▶ [Records shown]:
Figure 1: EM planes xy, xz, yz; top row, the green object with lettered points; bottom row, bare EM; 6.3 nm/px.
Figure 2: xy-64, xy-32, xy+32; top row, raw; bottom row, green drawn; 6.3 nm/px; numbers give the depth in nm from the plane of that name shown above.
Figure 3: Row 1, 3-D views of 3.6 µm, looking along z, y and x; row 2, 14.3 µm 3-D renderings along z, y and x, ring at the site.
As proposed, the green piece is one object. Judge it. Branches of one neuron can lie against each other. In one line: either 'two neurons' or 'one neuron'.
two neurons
==
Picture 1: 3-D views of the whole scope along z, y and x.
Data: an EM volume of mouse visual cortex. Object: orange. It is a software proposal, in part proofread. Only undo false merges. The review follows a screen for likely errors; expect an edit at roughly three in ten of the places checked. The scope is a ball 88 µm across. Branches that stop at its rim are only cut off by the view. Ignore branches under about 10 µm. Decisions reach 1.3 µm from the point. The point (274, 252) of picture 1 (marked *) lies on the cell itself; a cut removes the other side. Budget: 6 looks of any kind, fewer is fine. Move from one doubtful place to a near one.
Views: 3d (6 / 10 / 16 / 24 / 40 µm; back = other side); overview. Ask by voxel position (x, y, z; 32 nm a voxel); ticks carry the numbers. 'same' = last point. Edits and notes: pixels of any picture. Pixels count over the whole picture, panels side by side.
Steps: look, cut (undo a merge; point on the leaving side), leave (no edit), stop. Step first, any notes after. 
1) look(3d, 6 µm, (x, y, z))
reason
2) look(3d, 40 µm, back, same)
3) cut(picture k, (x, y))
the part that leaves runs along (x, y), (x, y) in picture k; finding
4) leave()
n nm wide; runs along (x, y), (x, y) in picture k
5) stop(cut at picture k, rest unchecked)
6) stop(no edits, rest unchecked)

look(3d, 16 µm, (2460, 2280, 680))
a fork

▶ [Instructions for the task]: Beginning at the line with "Data: an EM" and ending at the line with "5) stop(cut at picture k, rest unchecked)", reproduce each line of the data above exactly, and add no other lines.

▶ [Solution for this exercise]:
Data: an EM volume of mouse visual cortex. Object: orange. It is a software proposal, in part proofread. Only undo false merges. The review follows a screen for likely errors; expect an edit at roughly three in ten of the places checked. The scope is a ball 88 µm across. Branches that stop at its rim are only cut off by the view. Ignore branches under about 10 µm. Decisions reach 1.3 µm from the point. The point (274, 252) of picture 1 (marked *) lies on the cell itself; a cut removes the other side. Budget: 6 looks of any kind, fewer is fine. Move from one doubtful place to a near one.
Views: 3d (6 / 10 / 16 / 24 / 40 µm; back = other side); overview. Ask by voxel position (x, y, z; 32 nm a voxel); ticks carry the numbers. 'same' = last point. Edits and notes: pixels of any picture. Pixels count over the whole picture, panels side by side.
Steps: look, cut (undo a merge; point on the leaving side), leave (no edit), stop. Step first, any notes after. 
1) look(3d, 6 µm, (x, y, z))
reason
2) look(3d, 40 µm, back, same)
3) cut(picture k, (x, y))
the part that leaves runs along (x, y), (x, y) in picture k; finding
4) leave()
n nm wide; runs along (x, y), (x, y) in picture k
5) stop(cut at picture k, rest unchecked)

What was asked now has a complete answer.